In particular, section 322T(2)-(4) applies to the ‘reasonable belief’ or ‘reasonable response’ elements of those defences. That is:
- If any part of the defence requires the accused to have had a ‘reasonable belief’, in determining whether the ‘reasonable belief’ existed, the court must have regard to the standard of a reasonable person who is not intoxicated; and
- If any part of the defence requires the accused to have had a ‘reasonable response, in determining whether the response was reasonable, the court must have regard to the standard of a reasonable person who is not intoxicated.
However, if the accused’s intoxication was not self-induced, the court must have regard to the standard of a reasonable person intoxicated to the same extent, when determining whether a reasonable belief existed or whether the response was reasonable.
Essentially, this means that when assessing the ‘reasonable belief’ or ‘reasonable response’ of the accused in a case of self-induced intoxication, the accused’s level of intoxication must not be taken into account by the trier of fact (the Magistrate, Judge or Jury). Instead, the trier of fact must consider what a reasonable sober person might have believed and/or how they would have responded, were they in the position of the accused. The only exception to this is when the accused’s intoxication was not self-induced; in which case, the relevant standard is a reasonable person intoxicated to the same extent as the accused.
Note that section 322T does not affect the court’s assessment of the accused’s subjective beliefs. For example, intoxication must be taken into account when assessing whether or not the accused believed their actions were necessary in self-defence. The section is only relevant in determining whether or not the accused’s belief and response was reasonable.
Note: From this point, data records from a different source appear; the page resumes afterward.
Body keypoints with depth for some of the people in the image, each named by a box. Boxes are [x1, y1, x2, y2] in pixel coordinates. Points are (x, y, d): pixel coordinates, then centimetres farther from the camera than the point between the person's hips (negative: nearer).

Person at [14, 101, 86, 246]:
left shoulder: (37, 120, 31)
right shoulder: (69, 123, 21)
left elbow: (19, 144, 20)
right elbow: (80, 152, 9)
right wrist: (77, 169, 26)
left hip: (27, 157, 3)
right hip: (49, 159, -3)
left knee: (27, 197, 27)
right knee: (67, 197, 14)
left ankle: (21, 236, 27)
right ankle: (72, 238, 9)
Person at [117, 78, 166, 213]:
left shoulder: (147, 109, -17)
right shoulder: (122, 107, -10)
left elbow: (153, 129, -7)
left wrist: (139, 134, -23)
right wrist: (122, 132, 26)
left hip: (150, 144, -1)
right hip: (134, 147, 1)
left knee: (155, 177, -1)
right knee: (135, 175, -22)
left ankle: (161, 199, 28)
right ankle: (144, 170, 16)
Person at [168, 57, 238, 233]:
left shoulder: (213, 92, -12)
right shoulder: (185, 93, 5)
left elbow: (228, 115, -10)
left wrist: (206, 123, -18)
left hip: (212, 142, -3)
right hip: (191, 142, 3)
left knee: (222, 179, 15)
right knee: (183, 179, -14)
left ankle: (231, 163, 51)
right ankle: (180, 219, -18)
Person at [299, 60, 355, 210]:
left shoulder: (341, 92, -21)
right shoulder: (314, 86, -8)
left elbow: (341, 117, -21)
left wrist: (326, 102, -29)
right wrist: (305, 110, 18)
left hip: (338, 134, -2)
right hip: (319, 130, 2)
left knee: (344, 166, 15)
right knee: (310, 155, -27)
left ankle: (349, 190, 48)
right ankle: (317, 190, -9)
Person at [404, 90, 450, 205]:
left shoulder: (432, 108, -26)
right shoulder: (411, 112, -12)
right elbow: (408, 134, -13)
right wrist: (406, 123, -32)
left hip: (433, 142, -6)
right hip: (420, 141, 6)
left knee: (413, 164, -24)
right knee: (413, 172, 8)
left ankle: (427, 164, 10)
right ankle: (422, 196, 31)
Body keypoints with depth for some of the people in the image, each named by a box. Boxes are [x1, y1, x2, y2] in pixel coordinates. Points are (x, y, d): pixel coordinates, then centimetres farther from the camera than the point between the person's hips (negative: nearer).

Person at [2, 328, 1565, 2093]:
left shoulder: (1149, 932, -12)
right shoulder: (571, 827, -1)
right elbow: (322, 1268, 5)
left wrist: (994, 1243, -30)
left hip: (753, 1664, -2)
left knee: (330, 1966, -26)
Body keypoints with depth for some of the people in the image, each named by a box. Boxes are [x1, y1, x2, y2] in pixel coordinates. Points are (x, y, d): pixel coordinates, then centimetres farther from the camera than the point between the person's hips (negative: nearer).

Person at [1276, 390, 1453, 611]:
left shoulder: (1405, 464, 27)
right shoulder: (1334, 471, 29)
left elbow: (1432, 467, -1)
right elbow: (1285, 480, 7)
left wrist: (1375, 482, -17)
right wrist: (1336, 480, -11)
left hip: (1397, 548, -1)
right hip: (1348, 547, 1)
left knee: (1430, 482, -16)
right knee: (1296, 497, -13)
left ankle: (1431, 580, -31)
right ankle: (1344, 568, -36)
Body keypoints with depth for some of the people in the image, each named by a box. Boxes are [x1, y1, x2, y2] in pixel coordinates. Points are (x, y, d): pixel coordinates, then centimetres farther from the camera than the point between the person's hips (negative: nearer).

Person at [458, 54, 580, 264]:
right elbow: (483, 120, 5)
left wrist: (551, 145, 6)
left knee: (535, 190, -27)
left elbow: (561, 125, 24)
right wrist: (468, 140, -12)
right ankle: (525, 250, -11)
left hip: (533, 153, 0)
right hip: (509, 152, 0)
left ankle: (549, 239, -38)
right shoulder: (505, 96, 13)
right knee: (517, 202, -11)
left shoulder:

Under the Act, intoxication may be because of alcohol, a drug or any other substance (e.g. glue or petrol). Section 322T(5) states that intoxication is considered self-induced unless it came about:
- Because of fraud, sudden or extraordinary emergency, accident, reasonable mistake, duress or force;
- From the use of a drug for which a prescription is required and that was used in accordance with the directions of the person who prescribed it; or
- From the use of a drug for which no prescription is required and that was used for a purpose, and in accordance with the dosage level, recommended by the manufacturer.
It is the responsibility of the defendant to raise evidence which proves that the accused’s intoxication was not self-induced. Once such evidence is raised, the prosecution carries the onus of proving beyond a reasonable doubt that the accused’s intoxication was not self-induced. If the prosecution fails to do so, the standard when assessing the ‘reasonable belief’ and ‘reasonable response’ of the accused must be that of a reasonable person intoxicated to the same extent as the accused.